TMT driving West End office leasing, while City caution continues – Cushman & Wakefield
Cushman & Wakefield says the TMT sector is driving office leasing activity in London’s West End, accounting for more than a third of take-up in the third quarter of this year. Echoing recent research from CBRE, the firm says take-up in Central London overall was the highest quarterly total of the year to date, and calculates the total for Q3 at 2.2m sq ft, compared with 1.43m sq ft in Q2 and 2.63m a year ago in Q3 2010.
West End take-up for the quarter reached 806,085 sq ft, taking the year-to-date total to 2.3m sq ft. Cushman & Wakefield says leasing in this part of London is down 15% year-on-year as the global economic uncertainty has had an effect on all industries – but the TMT sector is driving the market, accounting not only for a large slice of Q3 take-up but also representing just under half of all active demand. “A number of companies are considering longer-term moves, with lease events remaining the main trigger for potential acquisitions,” the firm says.
C&W expects annual take-up in the West End to be in line with the five-year average. It says demand in the West End is 4.3m sq ft, up from 3.1m sq ft at the start of 2011, while supply has shrunk by 25% since the beginning of the year, to 4.7m sq ft from 6.2m sq ft. It notes that there is slightly less than 1.8m sq ft of office space currently under construction in the West End, with 425,000 sq ft due for completion in Q4 2011 and more than 1m sq ft in 2012.
In the City and Docklands, take-up jumped to 1.4m sq ft in Q3 from 806,085 sq ft in Q2 thanks to two large deals, including the EMA’s 265,887 sq ft pre-let in Canary Wharf and the Trowers & Hamlins lease of 101,000 sq ft at 3 Bunhill Row. However, Cushman & Wakefield cautions that “one strong quarter is not sufficient to call a recovery in the market” and says the underlying trend remains one of more constrained activity. Take-up so far this year has been subdued at 2.8m sq ft, which is down about 45% year-on-year, it notes, and annual take-up is forecast at below 4m sq ft – the lowest since 2003. C&W notes that two large pre-lets under offer – by AON and CMS Cameron McKenna – could boost the total for 2011.

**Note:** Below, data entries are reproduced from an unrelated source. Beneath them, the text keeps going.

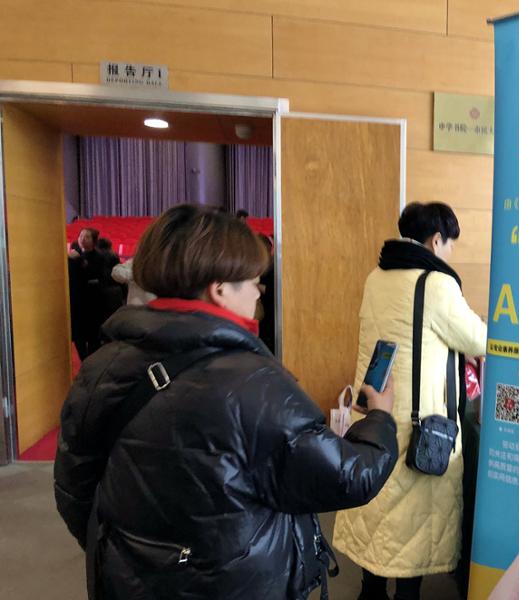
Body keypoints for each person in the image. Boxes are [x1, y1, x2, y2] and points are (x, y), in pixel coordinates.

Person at [54, 204, 400, 600]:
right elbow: (349, 477)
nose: (258, 291)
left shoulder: (101, 365)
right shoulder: (257, 385)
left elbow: (75, 488)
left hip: (127, 582)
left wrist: (132, 558)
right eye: (253, 281)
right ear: (219, 289)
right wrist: (379, 418)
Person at [333, 202, 487, 600]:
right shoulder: (436, 284)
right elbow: (478, 339)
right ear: (436, 240)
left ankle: (369, 592)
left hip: (375, 415)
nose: (450, 252)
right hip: (419, 427)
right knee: (412, 524)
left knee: (377, 509)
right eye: (450, 244)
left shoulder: (376, 277)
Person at [68, 227, 107, 359]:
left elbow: (93, 276)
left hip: (92, 302)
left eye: (87, 237)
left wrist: (78, 260)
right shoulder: (74, 255)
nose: (82, 239)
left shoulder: (99, 257)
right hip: (76, 301)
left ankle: (91, 361)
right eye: (81, 236)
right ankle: (84, 360)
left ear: (94, 241)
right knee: (77, 336)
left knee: (92, 337)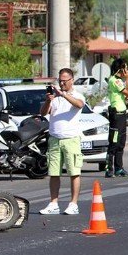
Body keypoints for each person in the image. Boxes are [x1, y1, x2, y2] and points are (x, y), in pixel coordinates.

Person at [38, 68, 86, 215]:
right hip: (54, 139)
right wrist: (48, 100)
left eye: (64, 81)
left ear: (71, 80)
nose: (62, 83)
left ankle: (73, 204)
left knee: (74, 172)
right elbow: (43, 112)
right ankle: (54, 203)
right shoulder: (55, 98)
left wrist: (63, 95)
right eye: (60, 81)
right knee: (53, 173)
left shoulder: (77, 95)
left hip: (71, 139)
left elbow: (79, 105)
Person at [105, 58, 128, 178]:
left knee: (121, 142)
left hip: (122, 114)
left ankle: (119, 168)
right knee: (114, 142)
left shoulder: (119, 81)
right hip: (116, 115)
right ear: (120, 69)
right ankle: (109, 169)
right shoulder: (114, 80)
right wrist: (127, 79)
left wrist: (126, 80)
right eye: (125, 68)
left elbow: (127, 97)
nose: (126, 70)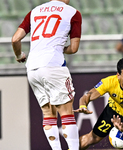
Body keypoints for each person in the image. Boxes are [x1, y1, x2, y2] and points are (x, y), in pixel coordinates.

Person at [11, 0, 82, 149]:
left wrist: (19, 56)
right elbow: (74, 48)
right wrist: (57, 48)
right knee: (66, 112)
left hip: (32, 67)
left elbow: (15, 39)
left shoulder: (35, 11)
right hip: (53, 65)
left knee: (48, 113)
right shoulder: (72, 13)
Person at [74, 57, 123, 150]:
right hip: (113, 112)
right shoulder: (109, 82)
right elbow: (88, 96)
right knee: (92, 138)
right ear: (118, 75)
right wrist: (83, 105)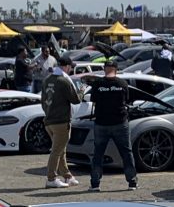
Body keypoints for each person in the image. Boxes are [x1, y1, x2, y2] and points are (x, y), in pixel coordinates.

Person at [86, 61, 138, 191]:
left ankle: (95, 183)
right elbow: (126, 100)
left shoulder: (98, 84)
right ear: (116, 69)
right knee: (126, 152)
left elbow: (93, 100)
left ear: (104, 69)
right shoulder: (122, 84)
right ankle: (132, 182)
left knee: (98, 154)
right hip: (120, 122)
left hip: (101, 123)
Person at [40, 55, 79, 188]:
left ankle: (68, 176)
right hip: (61, 121)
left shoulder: (47, 79)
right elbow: (75, 99)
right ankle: (51, 178)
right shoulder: (63, 81)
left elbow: (43, 101)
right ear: (67, 66)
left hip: (49, 120)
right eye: (70, 67)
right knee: (57, 151)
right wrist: (81, 91)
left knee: (60, 150)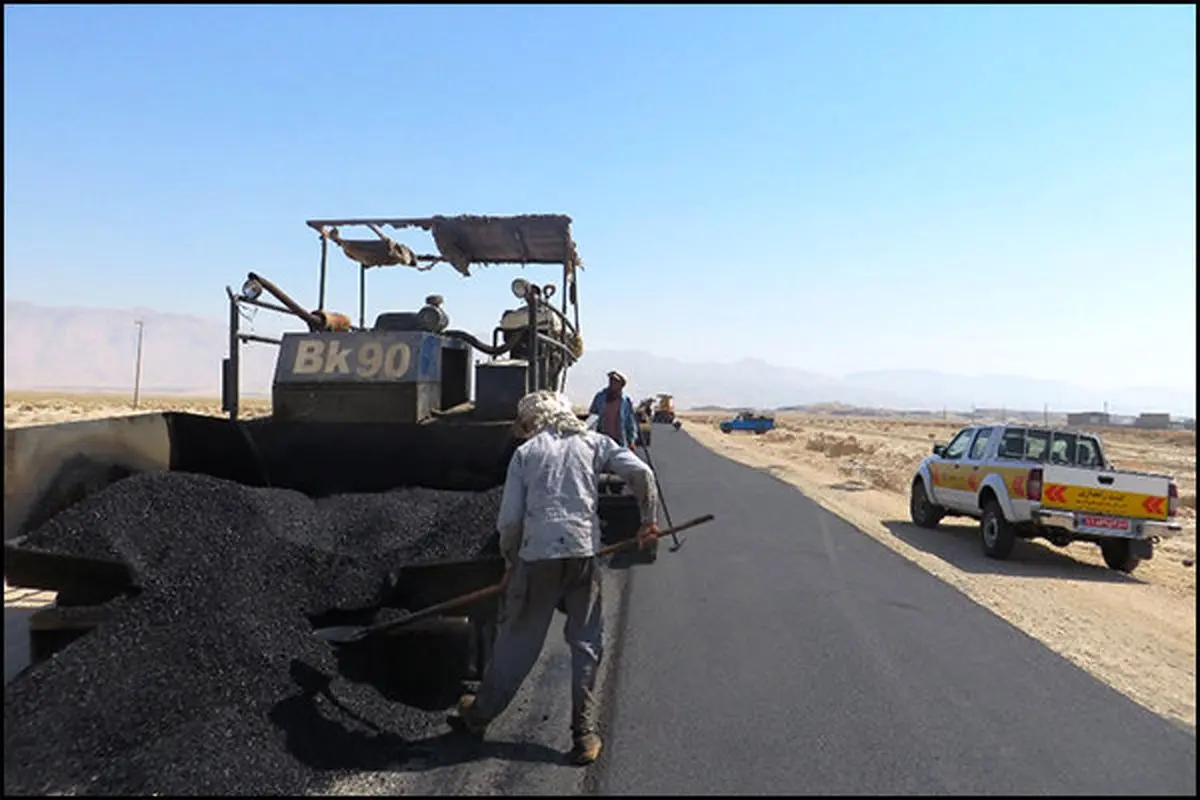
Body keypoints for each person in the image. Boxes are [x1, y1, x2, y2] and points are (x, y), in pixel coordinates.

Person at [448, 390, 660, 766]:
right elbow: (641, 472)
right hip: (583, 553)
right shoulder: (594, 443)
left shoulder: (526, 455)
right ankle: (584, 735)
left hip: (538, 558)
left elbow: (510, 521)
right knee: (587, 641)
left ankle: (479, 716)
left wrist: (511, 561)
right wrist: (648, 522)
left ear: (533, 422)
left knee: (518, 641)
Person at [588, 370, 639, 449]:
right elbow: (592, 416)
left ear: (621, 385)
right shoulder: (600, 397)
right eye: (611, 380)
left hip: (618, 441)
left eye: (615, 381)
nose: (612, 383)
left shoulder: (625, 401)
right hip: (601, 438)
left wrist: (631, 441)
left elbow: (630, 422)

Active requirements in the City & Docklands market stand at 4.9m sq ft, and many of the larger enquiries are longer-term requirements that may go to pre-lets, given the limited choice on offer. Supply in these parts of Central London stood at 12m sq ft at the end of Q3 while there is just over 4m sq ft currently under construction. The development pipeline is well below the five-year average. More than 1m sq ft of space is due to complete in 2012 – almost half of this will be in the Shard, C&W notes. The firm expects some occupiers to delay decisions further as a result of the current economic uncertainty, and forecasts 2012 take-up will be significantly below average, although prospects further out are more positive, it adds.